Brief
Please repeat the line that has "FieldFilter | ✔ | ✔ | ✔ | ✔" and all lines after it, exactly as they appear, through the end of the entries.

BEGIN

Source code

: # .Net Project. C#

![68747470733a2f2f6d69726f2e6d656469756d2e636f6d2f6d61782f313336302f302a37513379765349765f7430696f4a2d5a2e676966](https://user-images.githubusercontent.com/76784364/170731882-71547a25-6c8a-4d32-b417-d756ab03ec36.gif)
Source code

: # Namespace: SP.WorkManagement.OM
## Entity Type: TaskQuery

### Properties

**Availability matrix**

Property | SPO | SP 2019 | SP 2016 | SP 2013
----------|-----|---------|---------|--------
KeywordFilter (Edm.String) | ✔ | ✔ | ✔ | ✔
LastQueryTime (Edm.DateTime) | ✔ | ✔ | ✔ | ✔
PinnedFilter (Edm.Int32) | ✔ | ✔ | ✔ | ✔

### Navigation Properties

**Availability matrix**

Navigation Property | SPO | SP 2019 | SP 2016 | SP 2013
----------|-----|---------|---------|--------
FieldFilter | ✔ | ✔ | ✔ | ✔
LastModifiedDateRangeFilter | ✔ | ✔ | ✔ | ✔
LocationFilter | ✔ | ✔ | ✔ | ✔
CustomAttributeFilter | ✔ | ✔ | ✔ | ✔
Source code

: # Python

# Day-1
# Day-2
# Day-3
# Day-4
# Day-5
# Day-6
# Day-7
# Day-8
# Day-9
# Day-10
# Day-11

END

Output for this exercise
FieldFilter | ✔ | ✔ | ✔ | ✔
LastModifiedDateRangeFilter | ✔ | ✔ | ✔ | ✔
LocationFilter | ✔ | ✔ | ✔ | ✔
CustomAttributeFilter | ✔ | ✔ | ✔ | ✔
Source code

: # Python

# Day-1
# Day-2
# Day-3
# Day-4
# Day-5
# Day-6
# Day-7
# Day-8
# Day-9
# Day-10
# Day-11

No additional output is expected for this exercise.